Task directions
Output each entry verbatim. Leave the images out.

Text-based hardware design files
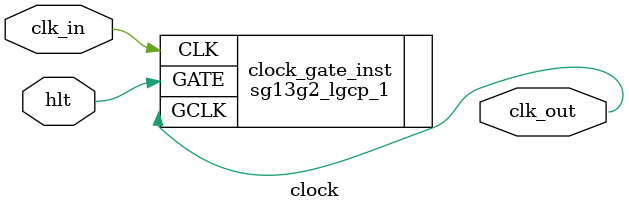
<source format=v>
module clock(
	input hlt,
	input clk_in,
	output clk_out);

sg13g2_lgcp_1 clock_gate_inst(.GCLK(clk_out), .GATE(hlt), .CLK(clk_in));

endmodule


</source>
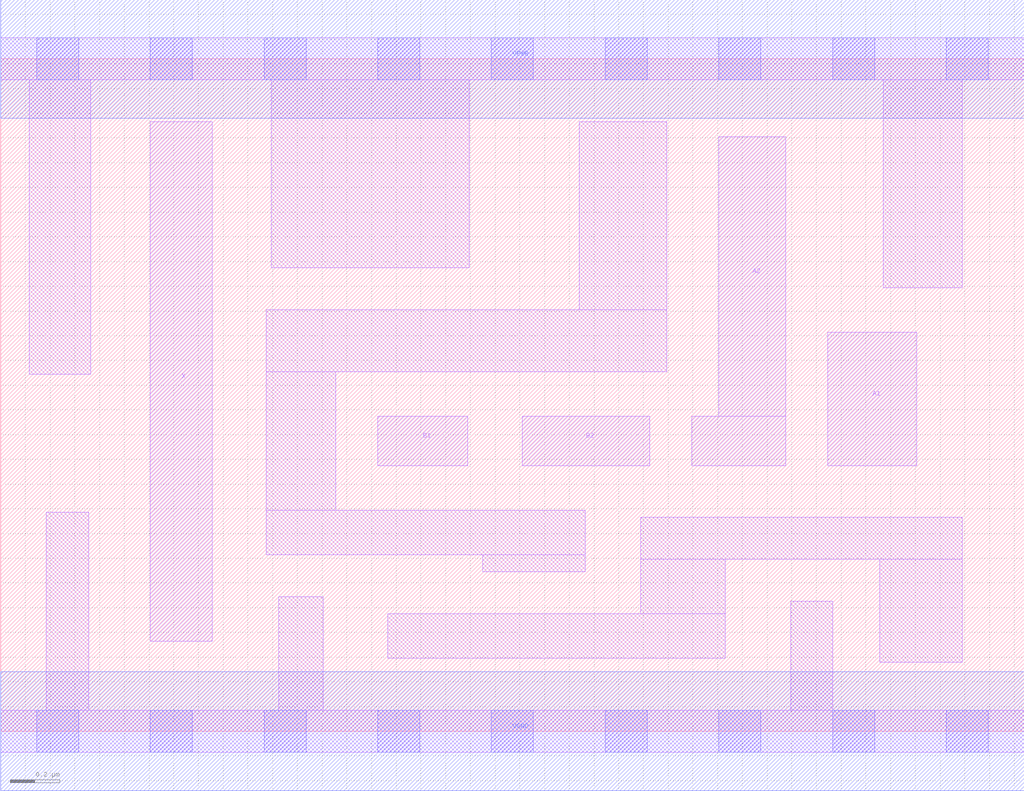
<source format=lef>
# Copyright 2020 The SkyWater PDK Authors
#
# Licensed under the Apache License, Version 2.0 (the "License");
# you may not use this file except in compliance with the License.
# You may obtain a copy of the License at
#
#     https://www.apache.org/licenses/LICENSE-2.0
#
# Unless required by applicable law or agreed to in writing, software
# distributed under the License is distributed on an "AS IS" BASIS,
# WITHOUT WARRANTIES OR CONDITIONS OF ANY KIND, either express or implied.
# See the License for the specific language governing permissions and
# limitations under the License.
#
# SPDX-License-Identifier: Apache-2.0

VERSION 5.7 ;
BUSBITCHARS "[]" ;
DIVIDERCHAR "/" ;
PROPERTYDEFINITIONS
  MACRO maskLayoutSubType STRING ;
  MACRO prCellType STRING ;
  MACRO originalViewName STRING ;
END PROPERTYDEFINITIONS
MACRO sky130_fd_sc_hdll__o22a_2
  ORIGIN  0.000000  0.000000 ;
  CLASS CORE ;
  SYMMETRY X Y R90 ;
  SIZE  4.140000 BY  2.720000 ;
  SITE unithd ;
  PIN A1
    ANTENNAGATEAREA  0.277500 ;
    DIRECTION INPUT ;
    USE SIGNAL ;
    PORT
      LAYER li1 ;
        RECT 3.345000 1.075000 3.705000 1.615000 ;
    END
  END A1
  PIN A2
    ANTENNAGATEAREA  0.277500 ;
    DIRECTION INPUT ;
    USE SIGNAL ;
    PORT
      LAYER li1 ;
        RECT 2.795000 1.075000 3.175000 1.275000 ;
        RECT 2.905000 1.275000 3.175000 2.405000 ;
    END
  END A2
  PIN B1
    ANTENNAGATEAREA  0.277500 ;
    DIRECTION INPUT ;
    USE SIGNAL ;
    PORT
      LAYER li1 ;
        RECT 1.525000 1.075000 1.890000 1.275000 ;
    END
  END B1
  PIN B2
    ANTENNAGATEAREA  0.277500 ;
    DIRECTION INPUT ;
    USE SIGNAL ;
    PORT
      LAYER li1 ;
        RECT 2.110000 1.075000 2.625000 1.275000 ;
    END
  END B2
  PIN X
    ANTENNADIFFAREA  0.491500 ;
    DIRECTION OUTPUT ;
    USE SIGNAL ;
    PORT
      LAYER li1 ;
        RECT 0.605000 0.365000 0.855000 2.465000 ;
    END
  END X
  PIN VGND
    DIRECTION INOUT ;
    USE GROUND ;
    PORT
      LAYER met1 ;
        RECT 0.000000 -0.240000 4.140000 0.240000 ;
    END
  END VGND
  PIN VPWR
    DIRECTION INOUT ;
    USE POWER ;
    PORT
      LAYER met1 ;
        RECT 0.000000 2.480000 4.140000 2.960000 ;
    END
  END VPWR
  OBS
    LAYER li1 ;
      RECT 0.000000 -0.085000 4.140000 0.085000 ;
      RECT 0.000000  2.635000 4.140000 2.805000 ;
      RECT 0.115000  1.445000 0.365000 2.635000 ;
      RECT 0.185000  0.085000 0.355000 0.885000 ;
      RECT 1.075000  0.715000 2.365000 0.895000 ;
      RECT 1.075000  0.895000 1.355000 1.455000 ;
      RECT 1.075000  1.455000 2.695000 1.705000 ;
      RECT 1.095000  1.875000 1.895000 2.635000 ;
      RECT 1.125000  0.085000 1.305000 0.545000 ;
      RECT 1.565000  0.295000 2.930000 0.475000 ;
      RECT 1.950000  0.645000 2.365000 0.715000 ;
      RECT 2.340000  1.705000 2.695000 2.465000 ;
      RECT 2.590000  0.475000 2.930000 0.695000 ;
      RECT 2.590000  0.695000 3.890000 0.865000 ;
      RECT 3.195000  0.085000 3.365000 0.525000 ;
      RECT 3.555000  0.280000 3.890000 0.695000 ;
      RECT 3.570000  1.795000 3.890000 2.635000 ;
    LAYER mcon ;
      RECT 0.145000 -0.085000 0.315000 0.085000 ;
      RECT 0.145000  2.635000 0.315000 2.805000 ;
      RECT 0.605000 -0.085000 0.775000 0.085000 ;
      RECT 0.605000  2.635000 0.775000 2.805000 ;
      RECT 1.065000 -0.085000 1.235000 0.085000 ;
      RECT 1.065000  2.635000 1.235000 2.805000 ;
      RECT 1.525000 -0.085000 1.695000 0.085000 ;
      RECT 1.525000  2.635000 1.695000 2.805000 ;
      RECT 1.985000 -0.085000 2.155000 0.085000 ;
      RECT 1.985000  2.635000 2.155000 2.805000 ;
      RECT 2.445000 -0.085000 2.615000 0.085000 ;
      RECT 2.445000  2.635000 2.615000 2.805000 ;
      RECT 2.905000 -0.085000 3.075000 0.085000 ;
      RECT 2.905000  2.635000 3.075000 2.805000 ;
      RECT 3.365000 -0.085000 3.535000 0.085000 ;
      RECT 3.365000  2.635000 3.535000 2.805000 ;
      RECT 3.825000 -0.085000 3.995000 0.085000 ;
      RECT 3.825000  2.635000 3.995000 2.805000 ;
  END
  PROPERTY maskLayoutSubType "abstract" ;
  PROPERTY prCellType "standard" ;
  PROPERTY originalViewName "layout" ;
END sky130_fd_sc_hdll__o22a_2

</source>
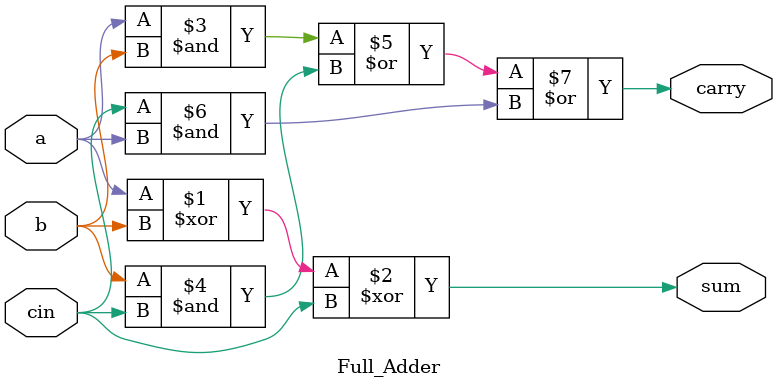
<source format=v>
module Full_Adder (input a,b,cin, output sum, carry);

assign sum=a^b^cin;
assign carry=a&b|b&cin|cin&a;

endmodule
</source>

Result
<source format=v>
module clock(
	input hlt,
	input clk_in,
	output clk_out);

sg13g2_lgcp_1 clock_gate_inst(.GCLK(clk_out), .GATE(hlt), .CLK(clk_in));

endmodule


</source>
<source format=lef>
# Copyright 2020 The SkyWater PDK Authors
#
# Licensed under the Apache License, Version 2.0 (the "License");
# you may not use this file except in compliance with the License.
# You may obtain a copy of the License at
#
#     https://www.apache.org/licenses/LICENSE-2.0
#
# Unless required by applicable law or agreed to in writing, software
# distributed under the License is distributed on an "AS IS" BASIS,
# WITHOUT WARRANTIES OR CONDITIONS OF ANY KIND, either express or implied.
# See the License for the specific language governing permissions and
# limitations under the License.
#
# SPDX-License-Identifier: Apache-2.0

VERSION 5.7 ;
BUSBITCHARS "[]" ;
DIVIDERCHAR "/" ;
PROPERTYDEFINITIONS
  MACRO maskLayoutSubType STRING ;
  MACRO prCellType STRING ;
  MACRO originalViewName STRING ;
END PROPERTYDEFINITIONS
MACRO sky130_fd_sc_hdll__o22a_2
  ORIGIN  0.000000  0.000000 ;
  CLASS CORE ;
  SYMMETRY X Y R90 ;
  SIZE  4.140000 BY  2.720000 ;
  SITE unithd ;
  PIN A1
    ANTENNAGATEAREA  0.277500 ;
    DIRECTION INPUT ;
    USE SIGNAL ;
    PORT
      LAYER li1 ;
        RECT 3.345000 1.075000 3.705000 1.615000 ;
    END
  END A1
  PIN A2
    ANTENNAGATEAREA  0.277500 ;
    DIRECTION INPUT ;
    USE SIGNAL ;
    PORT
      LAYER li1 ;
        RECT 2.795000 1.075000 3.175000 1.275000 ;
        RECT 2.905000 1.275000 3.175000 2.405000 ;
    END
  END A2
  PIN B1
    ANTENNAGATEAREA  0.277500 ;
    DIRECTION INPUT ;
    USE SIGNAL ;
    PORT
      LAYER li1 ;
        RECT 1.525000 1.075000 1.890000 1.275000 ;
    END
  END B1
  PIN B2
    ANTENNAGATEAREA  0.277500 ;
    DIRECTION INPUT ;
    USE SIGNAL ;
    PORT
      LAYER li1 ;
        RECT 2.110000 1.075000 2.625000 1.275000 ;
    END
  END B2
  PIN X
    ANTENNADIFFAREA  0.491500 ;
    DIRECTION OUTPUT ;
    USE SIGNAL ;
    PORT
      LAYER li1 ;
        RECT 0.605000 0.365000 0.855000 2.465000 ;
    END
  END X
  PIN VGND
    DIRECTION INOUT ;
    USE GROUND ;
    PORT
      LAYER met1 ;
        RECT 0.000000 -0.240000 4.140000 0.240000 ;
    END
  END VGND
  PIN VPWR
    DIRECTION INOUT ;
    USE POWER ;
    PORT
      LAYER met1 ;
        RECT 0.000000 2.480000 4.140000 2.960000 ;
    END
  END VPWR
  OBS
    LAYER li1 ;
      RECT 0.000000 -0.085000 4.140000 0.085000 ;
      RECT 0.000000  2.635000 4.140000 2.805000 ;
      RECT 0.115000  1.445000 0.365000 2.635000 ;
      RECT 0.185000  0.085000 0.355000 0.885000 ;
      RECT 1.075000  0.715000 2.365000 0.895000 ;
      RECT 1.075000  0.895000 1.355000 1.455000 ;
      RECT 1.075000  1.455000 2.695000 1.705000 ;
      RECT 1.095000  1.875000 1.895000 2.635000 ;
      RECT 1.125000  0.085000 1.305000 0.545000 ;
      RECT 1.565000  0.295000 2.930000 0.475000 ;
      RECT 1.950000  0.645000 2.365000 0.715000 ;
      RECT 2.340000  1.705000 2.695000 2.465000 ;
      RECT 2.590000  0.475000 2.930000 0.695000 ;
      RECT 2.590000  0.695000 3.890000 0.865000 ;
      RECT 3.195000  0.085000 3.365000 0.525000 ;
      RECT 3.555000  0.280000 3.890000 0.695000 ;
      RECT 3.570000  1.795000 3.890000 2.635000 ;
    LAYER mcon ;
      RECT 0.145000 -0.085000 0.315000 0.085000 ;
      RECT 0.145000  2.635000 0.315000 2.805000 ;
      RECT 0.605000 -0.085000 0.775000 0.085000 ;
      RECT 0.605000  2.635000 0.775000 2.805000 ;
      RECT 1.065000 -0.085000 1.235000 0.085000 ;
      RECT 1.065000  2.635000 1.235000 2.805000 ;
      RECT 1.525000 -0.085000 1.695000 0.085000 ;
      RECT 1.525000  2.635000 1.695000 2.805000 ;
      RECT 1.985000 -0.085000 2.155000 0.085000 ;
      RECT 1.985000  2.635000 2.155000 2.805000 ;
      RECT 2.445000 -0.085000 2.615000 0.085000 ;
      RECT 2.445000  2.635000 2.615000 2.805000 ;
      RECT 2.905000 -0.085000 3.075000 0.085000 ;
      RECT 2.905000  2.635000 3.075000 2.805000 ;
      RECT 3.365000 -0.085000 3.535000 0.085000 ;
      RECT 3.365000  2.635000 3.535000 2.805000 ;
      RECT 3.825000 -0.085000 3.995000 0.085000 ;
      RECT 3.825000  2.635000 3.995000 2.805000 ;
  END
  PROPERTY maskLayoutSubType "abstract" ;
  PROPERTY prCellType "standard" ;
  PROPERTY originalViewName "layout" ;
END sky130_fd_sc_hdll__o22a_2

</source>
<source format=v>
module Full_Adder (input a,b,cin, output sum, carry);

assign sum=a^b^cin;
assign carry=a&b|b&cin|cin&a;

endmodule
</source>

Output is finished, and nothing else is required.